Crack dealers can't wait until we have ID cards. They'll be so much cheaper than buying a fake passport
Published 08 October 2001
I return from a break in the Scottish Highlands puzzling over the usual question. How can it be that people there are so much nicer than they are at home? The imbalance doesn't seem plausible. I experiment, therefore, with the possibility that the only person nicer north of the border is me - and that if I only bothered to be friendly at home, London would be just like Wester Ross. The experiment lasts as long as it takes to travel from Hackney to Kentish Town in a black cab. I get in, name my destination and offer a few cheery openers; as I pay, I thank the driver for the change and wish him goodbye. In the course of this, the driver does not utter a single word.
ID cards are rather like the single currency: both are issues that rotate in my head without ever resolving themselves. I am half persuaded of the case for cards until I drop in on a friend. He tells me he has just been teaching his friend G to drive in the park. G has bought a new car, but alas, it is a manual, and G only knows how to operate an automatic. Does he have a licence, I ask doubtfully. Oh yeah, my friend says. He bought it from the same man who sold him his passport. Is that right? Yes, he says. G's an illegal immigrant, a crack dealer. Had a kilo of coke in the boot, as it happens, as he's on his way to get it cooked up into crack right now. And what did the passport cost him? Well, he got two - one each for him and his wife - plus birth certificates and the driving licence, and they came to just under six grand. G is apparently totally in favour of ID cards. They can't come soon enough, G says, as they will be so much cheaper.

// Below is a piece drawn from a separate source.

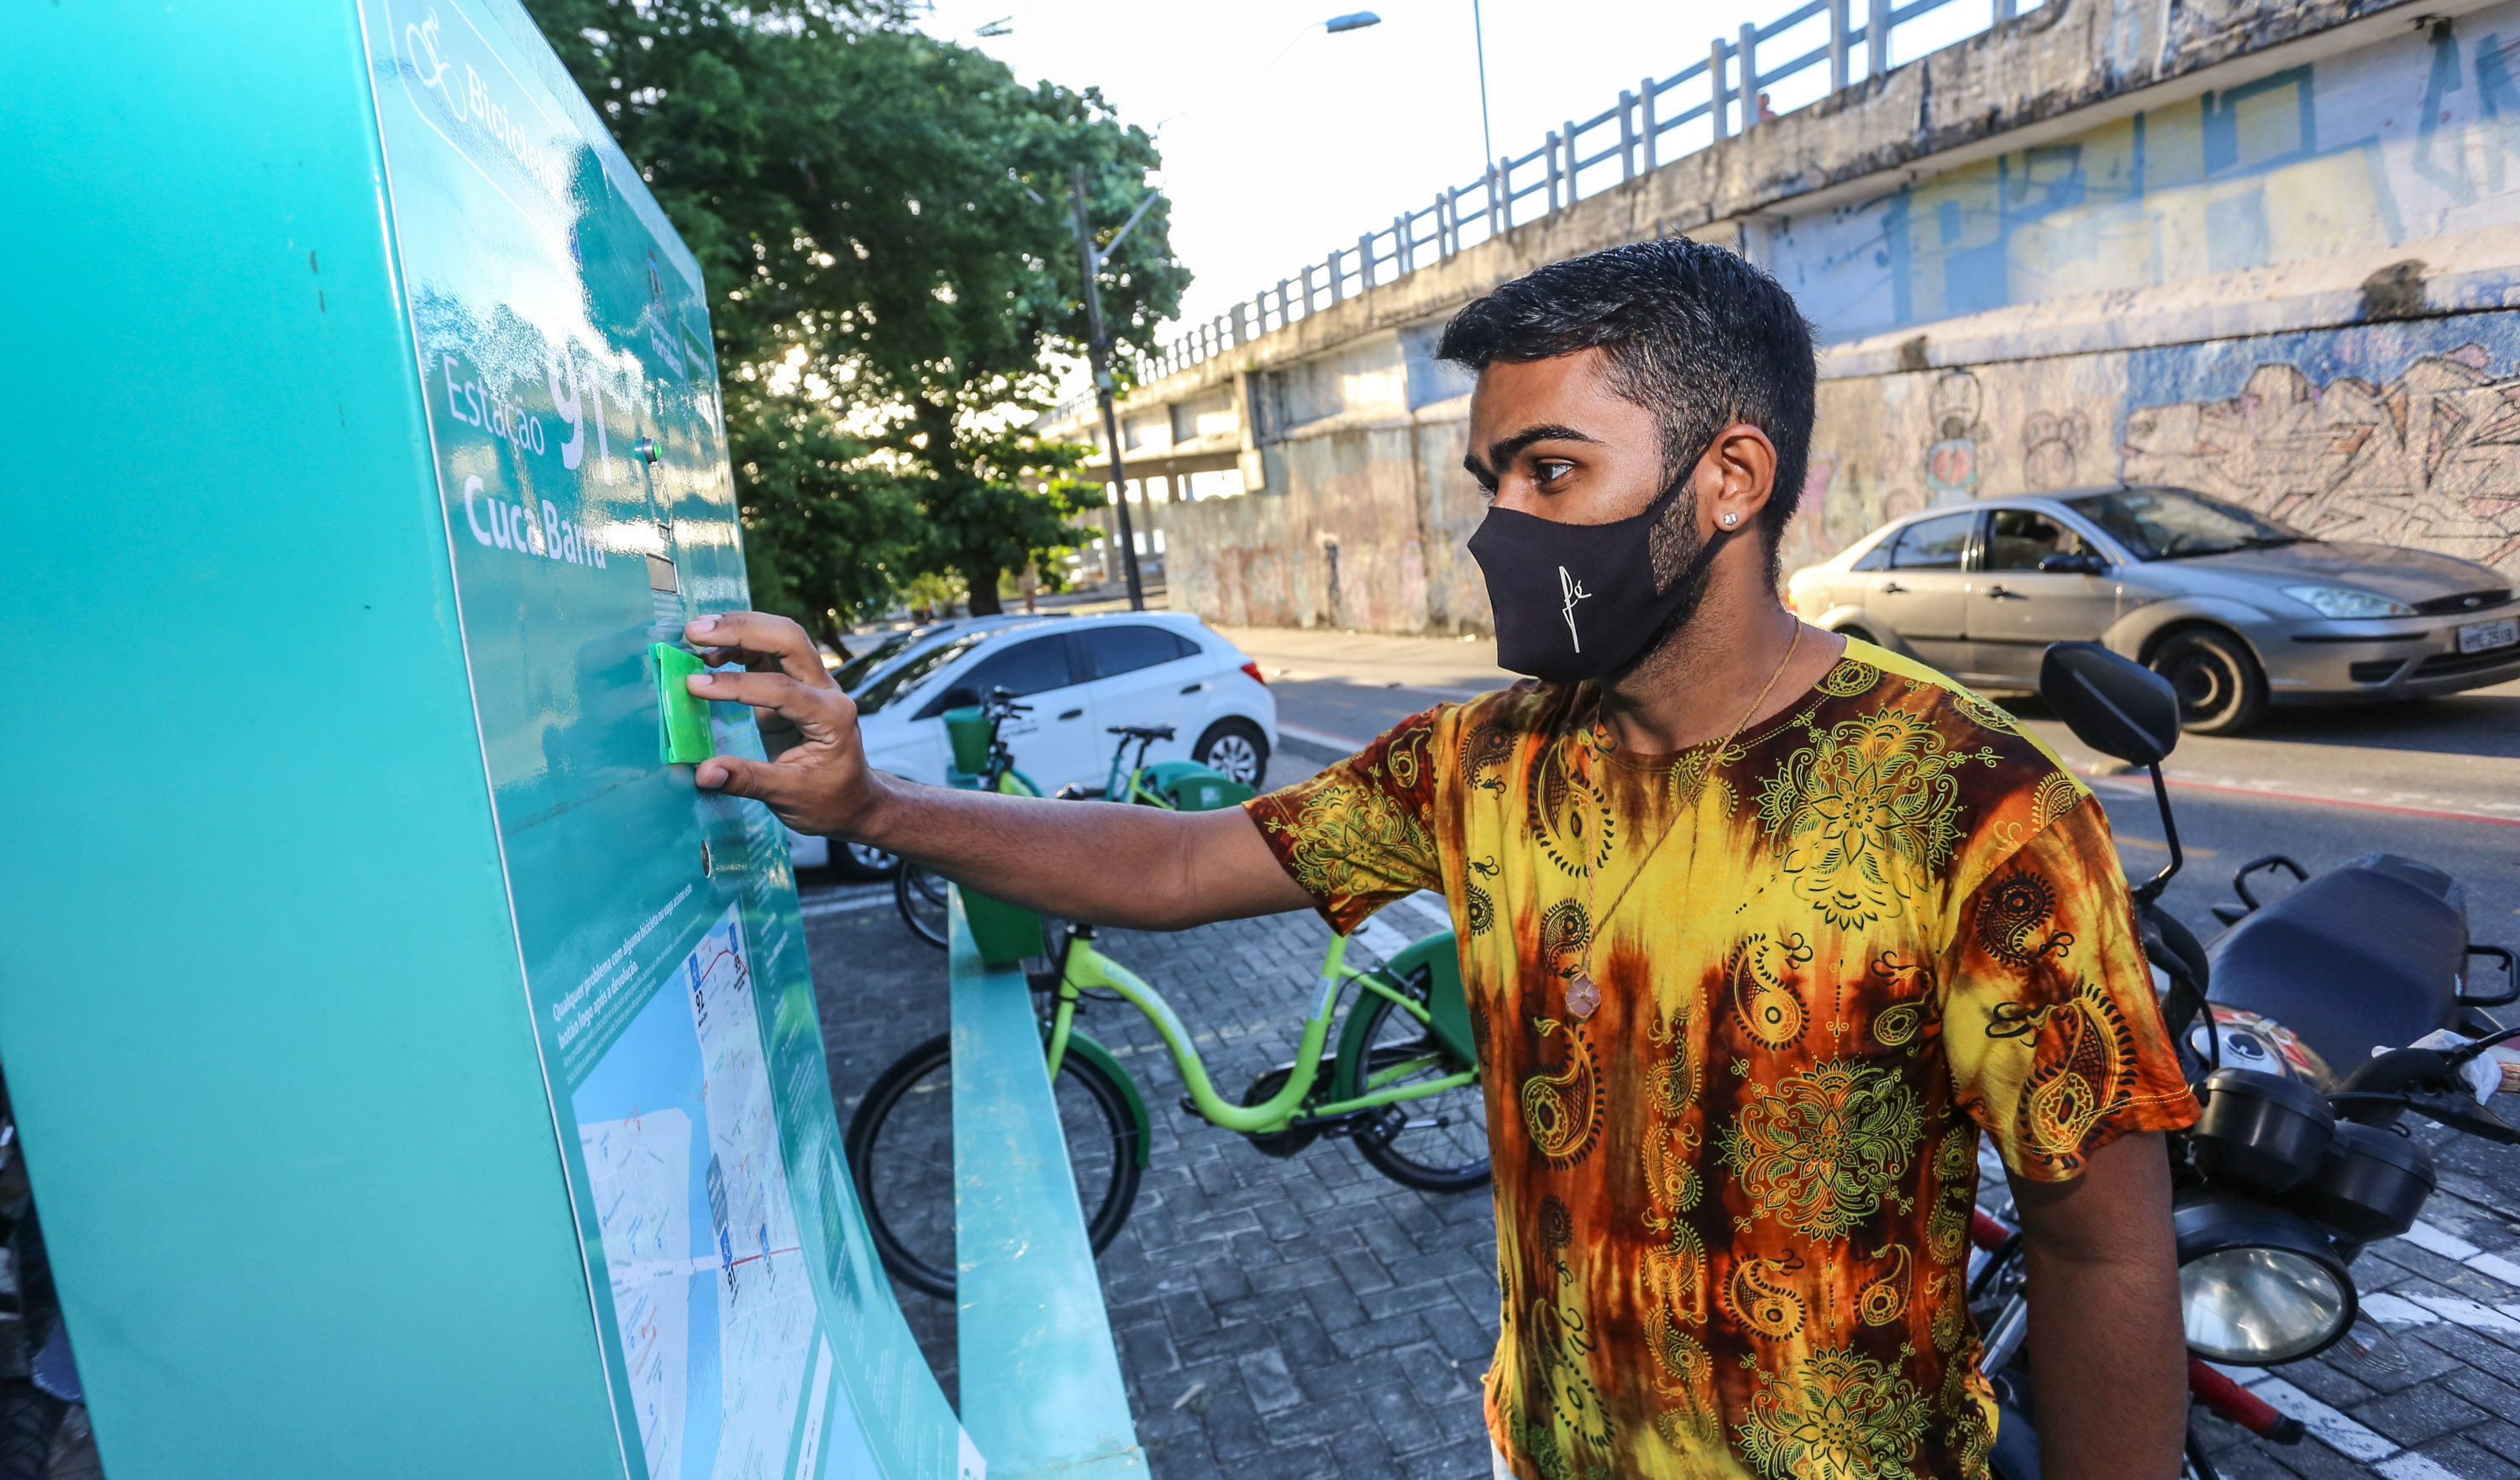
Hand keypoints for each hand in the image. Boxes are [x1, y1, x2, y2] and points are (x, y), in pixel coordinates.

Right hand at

Trying to complete a book is very much like cutting one's own fringe. I trim a bit, then a bit more to even it up; and before long it occurs to me that, if this keeps up, I will be left with a pamphlet. There are large chunks in the middle I do not recognise at all, and have no memory of even thinking, let alone writing. As this is a book set in nightclubs, it is a surprise to find that the intruder who has obviously been breaking into my computer and typing while I sleep is of a decidedly Pooterish disposition, more Terry Major-Ball than Hunter S Thompson. By the time I have deleted all his contributions, I worry that the book is in danger of becoming a haiku.
I get a bigger fright still after I hand it in, and the publisher's marketing team introduce themselves. What we'd like to hear, they announce, is your own account of why this is a great book. I want to jump out of the window. Writing a book has felt increasingly like taking my clothes off in public, and now I apparently have to point at my naked self and say: "Pretty great body, huh?" The trend for printing damning review quotes on the cover of one's own book has not yet reached its logical conclusion. Having crafted so many unkind reviews in my head while writing it, perhaps we could put one of these on the front.
It is the funeral of a friend. He was only 28 years old, and was sitting on a wall in the sunshine outside his mother's house on a Sunday afternoon, when a car drew up and a man got out and shot him dead. Michael's was the eighth drive-by murder in two years on the stretch of road in east London known locally as Murder Mile, and the local hospital's fifth gunshot victim that month. There have been no prosecutions, and nobody expects the man who killed Michael ever to come to court. This is what is called black-on-black violence.
Sometimes when I tell people where we live, they look concerned. "Isn't it dangerous?" Then they correct themselves. "Of course, it's black-on-black violence. That won't really affect you." White-on-white violence is never described in this way. It is just violence. The distinction feels significant, for the implication of the language is that black murders occupy a special status, not quite of the same calibre as white deaths. If you live outside the catchment area of the London Evening Standard, you will probably know little or nothing of shootings carried out in broad daylight by men barely out of their teens, because they are not considered important enough to report. There must be 1,000 people at Michael's funeral, desolate with tears, yet grieving with a striking absence of cliche, seldom heard at a funeral. It is a desperate occasion, and difficult to square with the opinion that it "doesn't really affect us".
Saturday morning, and a contact phones a reporter I know with a tip-off. Something "big" will "go off" today in the West End. The contact confides that, on Friday night, a girlfriend of a friend of a friend was out on Oxford Street, and nursed a man who had fallen and hit his head. Full of gratitude, dazed with concussion, as the man limped away he warned: "Please. Whatever you do, come nowhere near here tomorrow." Shaken, the woman reported this to the police, who produced a photo album of Arab terrorists, and lo, who should she see staring up from the page but the man! All day long, people phone the reporter to tip him off with the same story. I expect it's safe to say it was being told all over the world.